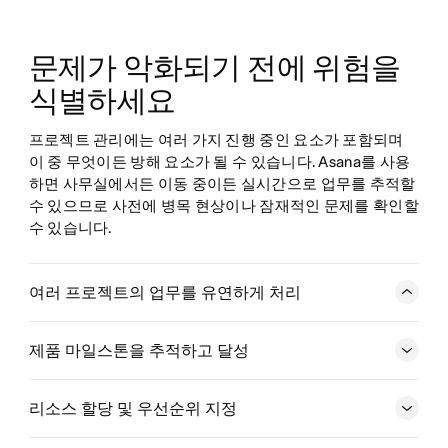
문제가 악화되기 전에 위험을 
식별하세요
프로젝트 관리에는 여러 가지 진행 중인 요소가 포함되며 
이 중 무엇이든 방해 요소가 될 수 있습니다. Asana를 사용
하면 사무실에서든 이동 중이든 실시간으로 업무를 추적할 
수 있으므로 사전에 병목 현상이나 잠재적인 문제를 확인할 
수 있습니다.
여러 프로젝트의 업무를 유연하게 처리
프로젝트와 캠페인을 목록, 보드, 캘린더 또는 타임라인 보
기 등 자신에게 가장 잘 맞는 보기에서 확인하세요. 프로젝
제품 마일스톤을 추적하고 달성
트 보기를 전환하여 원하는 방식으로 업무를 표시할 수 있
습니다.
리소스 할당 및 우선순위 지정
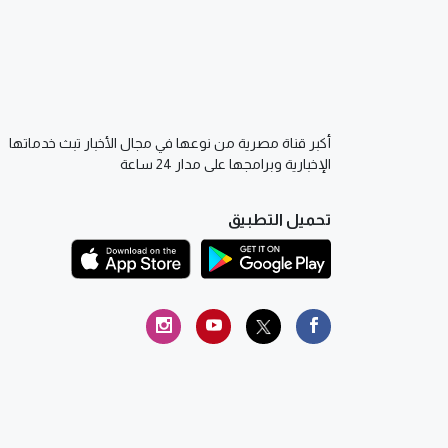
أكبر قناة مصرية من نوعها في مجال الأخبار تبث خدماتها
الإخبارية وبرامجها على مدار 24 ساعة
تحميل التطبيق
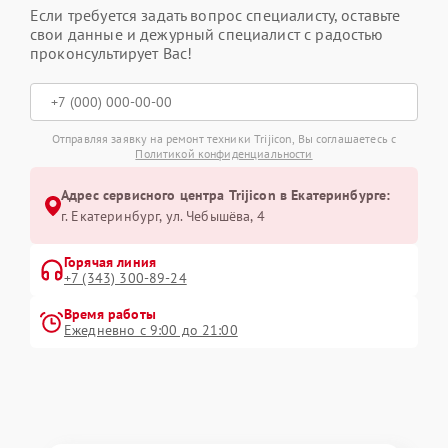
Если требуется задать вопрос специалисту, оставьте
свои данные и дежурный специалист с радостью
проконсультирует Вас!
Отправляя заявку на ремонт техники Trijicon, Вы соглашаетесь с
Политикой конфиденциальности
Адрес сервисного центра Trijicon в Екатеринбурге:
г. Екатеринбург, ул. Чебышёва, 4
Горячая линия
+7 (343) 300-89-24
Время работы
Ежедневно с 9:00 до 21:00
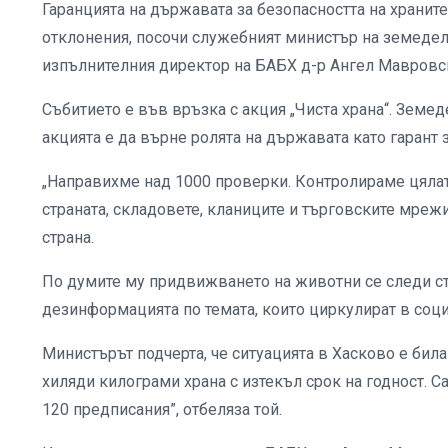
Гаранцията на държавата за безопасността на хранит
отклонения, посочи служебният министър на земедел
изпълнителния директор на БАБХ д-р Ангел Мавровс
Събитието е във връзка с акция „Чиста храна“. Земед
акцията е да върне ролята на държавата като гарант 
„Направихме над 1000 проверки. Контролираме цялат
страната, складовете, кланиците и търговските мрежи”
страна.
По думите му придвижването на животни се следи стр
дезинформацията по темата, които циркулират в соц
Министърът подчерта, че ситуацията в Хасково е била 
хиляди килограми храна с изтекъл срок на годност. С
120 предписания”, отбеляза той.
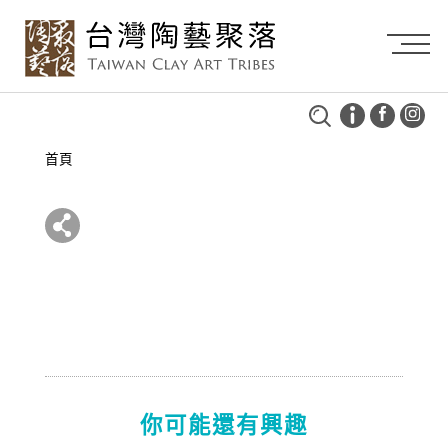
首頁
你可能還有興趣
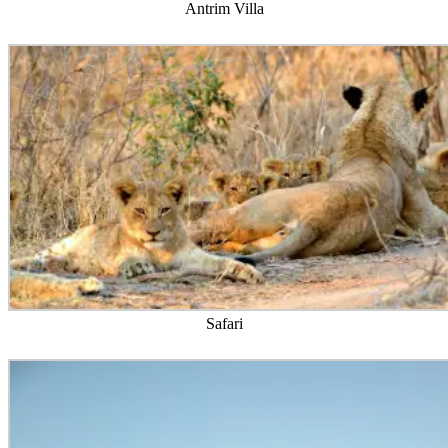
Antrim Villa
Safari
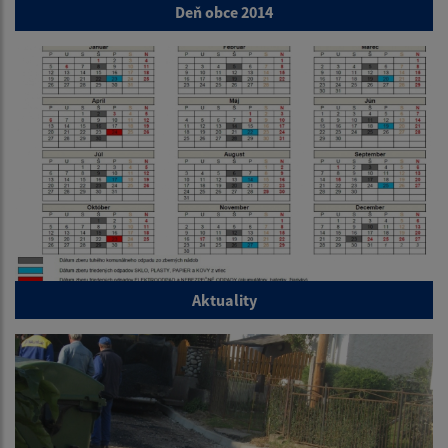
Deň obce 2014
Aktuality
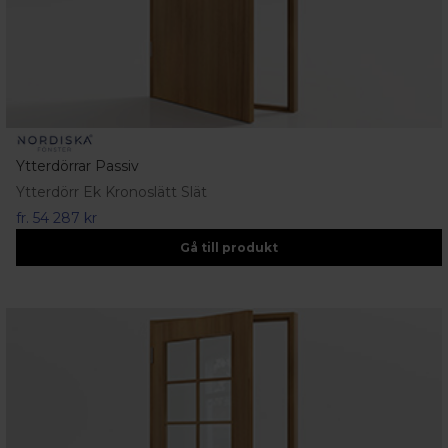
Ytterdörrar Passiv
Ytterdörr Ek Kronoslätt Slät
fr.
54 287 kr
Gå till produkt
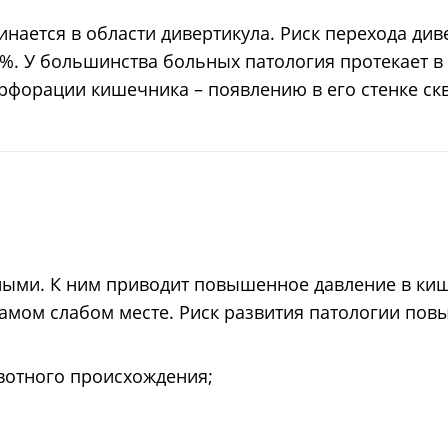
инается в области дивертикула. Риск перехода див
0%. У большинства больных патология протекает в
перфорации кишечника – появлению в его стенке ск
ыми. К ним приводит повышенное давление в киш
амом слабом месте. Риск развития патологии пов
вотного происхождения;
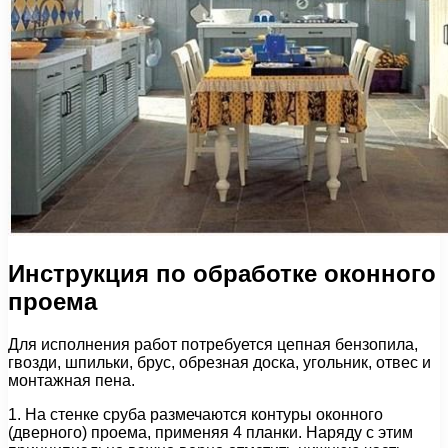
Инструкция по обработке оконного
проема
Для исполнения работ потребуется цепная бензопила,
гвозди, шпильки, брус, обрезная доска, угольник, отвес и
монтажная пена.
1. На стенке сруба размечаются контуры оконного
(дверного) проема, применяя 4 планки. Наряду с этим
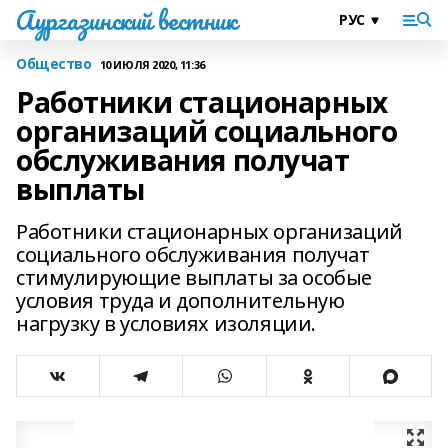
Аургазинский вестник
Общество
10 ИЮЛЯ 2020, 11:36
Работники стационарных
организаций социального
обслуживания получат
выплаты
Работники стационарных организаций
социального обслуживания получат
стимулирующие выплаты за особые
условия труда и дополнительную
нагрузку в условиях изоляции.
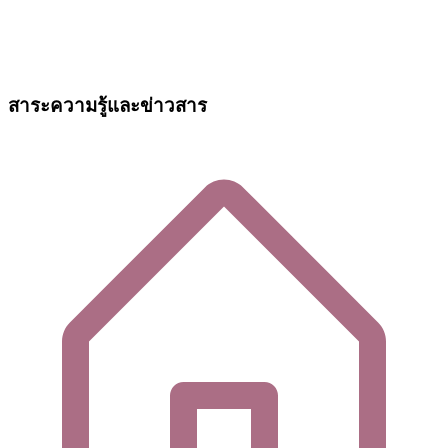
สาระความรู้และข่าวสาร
○ ○ ○ ○ ○ ○ ○
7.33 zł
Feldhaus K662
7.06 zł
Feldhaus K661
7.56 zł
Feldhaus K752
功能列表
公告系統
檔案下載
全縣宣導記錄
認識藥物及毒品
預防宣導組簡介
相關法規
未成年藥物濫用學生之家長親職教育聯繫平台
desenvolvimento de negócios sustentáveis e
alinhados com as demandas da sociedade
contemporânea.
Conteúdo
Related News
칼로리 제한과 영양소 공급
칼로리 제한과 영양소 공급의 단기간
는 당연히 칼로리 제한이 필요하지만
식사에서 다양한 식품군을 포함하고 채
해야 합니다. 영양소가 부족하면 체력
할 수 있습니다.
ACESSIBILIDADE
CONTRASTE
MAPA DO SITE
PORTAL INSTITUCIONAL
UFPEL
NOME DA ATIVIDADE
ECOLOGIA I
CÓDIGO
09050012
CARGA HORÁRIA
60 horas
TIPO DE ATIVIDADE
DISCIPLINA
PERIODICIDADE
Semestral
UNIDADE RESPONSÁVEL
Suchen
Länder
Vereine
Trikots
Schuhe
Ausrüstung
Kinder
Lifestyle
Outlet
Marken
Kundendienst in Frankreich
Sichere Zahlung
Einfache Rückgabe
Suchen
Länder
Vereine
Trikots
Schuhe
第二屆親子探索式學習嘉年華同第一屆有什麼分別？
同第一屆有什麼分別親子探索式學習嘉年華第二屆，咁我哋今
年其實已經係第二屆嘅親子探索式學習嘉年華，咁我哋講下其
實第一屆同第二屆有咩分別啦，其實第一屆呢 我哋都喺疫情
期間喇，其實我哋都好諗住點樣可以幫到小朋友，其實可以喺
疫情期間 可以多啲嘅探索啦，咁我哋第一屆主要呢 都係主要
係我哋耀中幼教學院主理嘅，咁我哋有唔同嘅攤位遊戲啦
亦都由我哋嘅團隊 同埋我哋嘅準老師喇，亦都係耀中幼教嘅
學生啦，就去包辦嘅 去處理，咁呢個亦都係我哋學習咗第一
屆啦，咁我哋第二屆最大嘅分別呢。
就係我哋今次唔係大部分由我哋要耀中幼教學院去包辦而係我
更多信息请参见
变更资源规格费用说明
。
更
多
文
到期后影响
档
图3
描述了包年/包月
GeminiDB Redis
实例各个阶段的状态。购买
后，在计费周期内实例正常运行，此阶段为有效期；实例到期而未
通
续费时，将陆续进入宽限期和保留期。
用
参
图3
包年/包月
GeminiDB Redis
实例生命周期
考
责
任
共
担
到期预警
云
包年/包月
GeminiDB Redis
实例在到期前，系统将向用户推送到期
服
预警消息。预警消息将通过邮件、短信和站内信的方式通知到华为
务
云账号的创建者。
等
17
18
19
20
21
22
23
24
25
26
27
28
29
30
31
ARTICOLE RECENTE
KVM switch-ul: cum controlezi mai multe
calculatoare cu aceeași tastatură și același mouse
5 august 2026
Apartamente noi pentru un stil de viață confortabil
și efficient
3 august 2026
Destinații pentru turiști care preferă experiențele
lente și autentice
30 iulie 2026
○ ○ ○ ○ ○ ○ ○
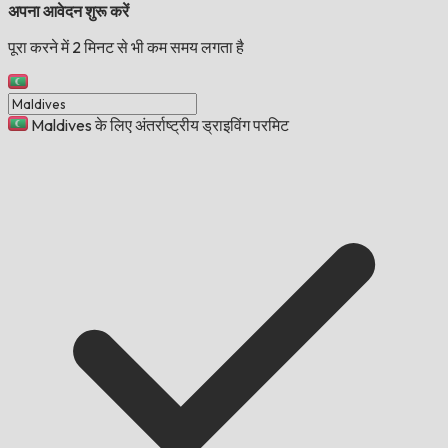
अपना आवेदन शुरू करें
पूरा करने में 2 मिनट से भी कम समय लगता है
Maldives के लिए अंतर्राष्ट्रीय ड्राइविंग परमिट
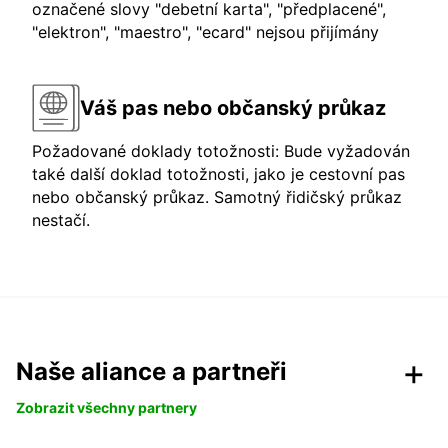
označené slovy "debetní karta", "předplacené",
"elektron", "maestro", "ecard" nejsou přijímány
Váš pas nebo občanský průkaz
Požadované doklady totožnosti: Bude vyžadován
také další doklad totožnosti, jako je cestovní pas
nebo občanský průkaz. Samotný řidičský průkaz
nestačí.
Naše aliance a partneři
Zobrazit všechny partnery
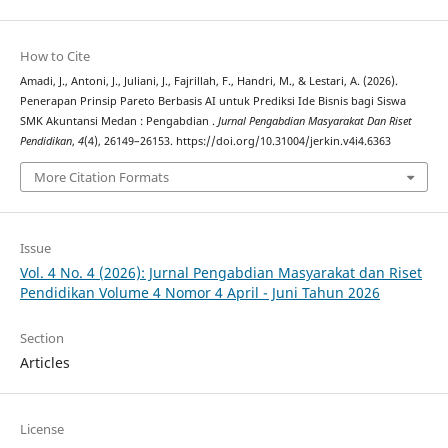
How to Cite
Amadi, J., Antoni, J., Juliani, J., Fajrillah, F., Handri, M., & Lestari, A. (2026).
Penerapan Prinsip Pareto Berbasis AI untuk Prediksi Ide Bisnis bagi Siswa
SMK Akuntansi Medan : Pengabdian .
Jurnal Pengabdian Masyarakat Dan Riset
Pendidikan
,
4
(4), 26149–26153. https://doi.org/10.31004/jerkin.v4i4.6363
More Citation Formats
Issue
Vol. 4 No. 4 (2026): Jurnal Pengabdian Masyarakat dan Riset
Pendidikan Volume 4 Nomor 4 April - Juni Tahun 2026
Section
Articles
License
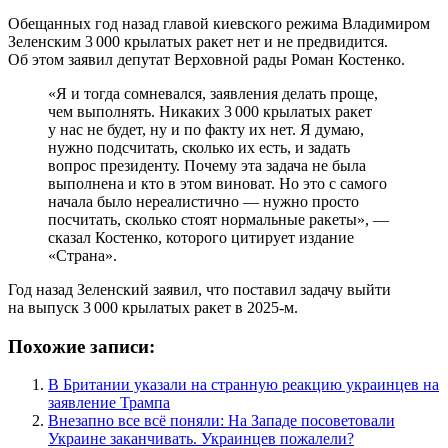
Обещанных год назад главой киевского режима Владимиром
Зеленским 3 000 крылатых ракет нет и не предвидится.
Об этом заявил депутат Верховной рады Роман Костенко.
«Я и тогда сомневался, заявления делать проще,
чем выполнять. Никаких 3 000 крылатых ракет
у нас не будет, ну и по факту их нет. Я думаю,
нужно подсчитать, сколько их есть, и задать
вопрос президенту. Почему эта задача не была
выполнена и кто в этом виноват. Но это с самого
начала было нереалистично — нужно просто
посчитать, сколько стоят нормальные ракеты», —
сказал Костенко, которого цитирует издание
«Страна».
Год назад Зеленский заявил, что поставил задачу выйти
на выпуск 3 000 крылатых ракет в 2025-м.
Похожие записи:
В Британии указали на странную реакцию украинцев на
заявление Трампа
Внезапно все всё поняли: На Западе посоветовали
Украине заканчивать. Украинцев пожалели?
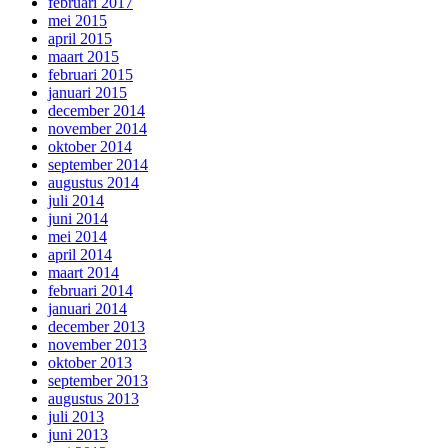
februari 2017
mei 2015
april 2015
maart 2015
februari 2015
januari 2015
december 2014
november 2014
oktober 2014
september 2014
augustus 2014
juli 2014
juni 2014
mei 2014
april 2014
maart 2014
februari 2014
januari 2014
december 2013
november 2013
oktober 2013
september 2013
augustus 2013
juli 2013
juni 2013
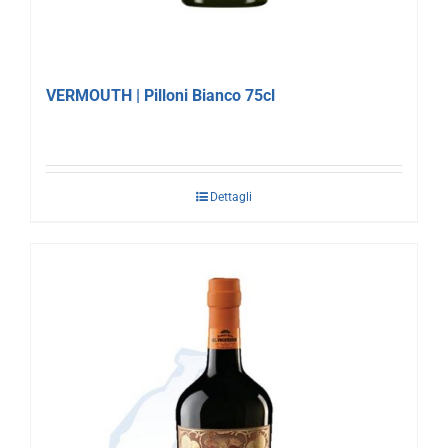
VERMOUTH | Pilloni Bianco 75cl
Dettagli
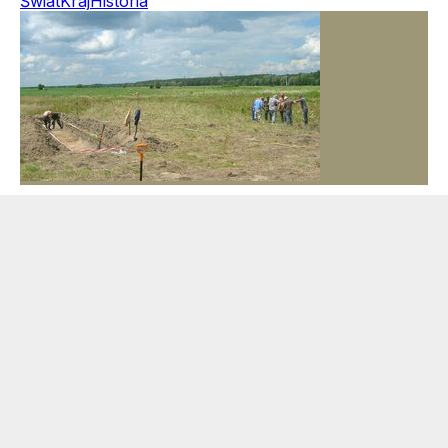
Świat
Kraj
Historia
○ ○ ○ ○ ○ ○ ○
Every line containing the string "выплаты" is required; copy each such line from the data.

выплаты
стимулирующие выплаты за особые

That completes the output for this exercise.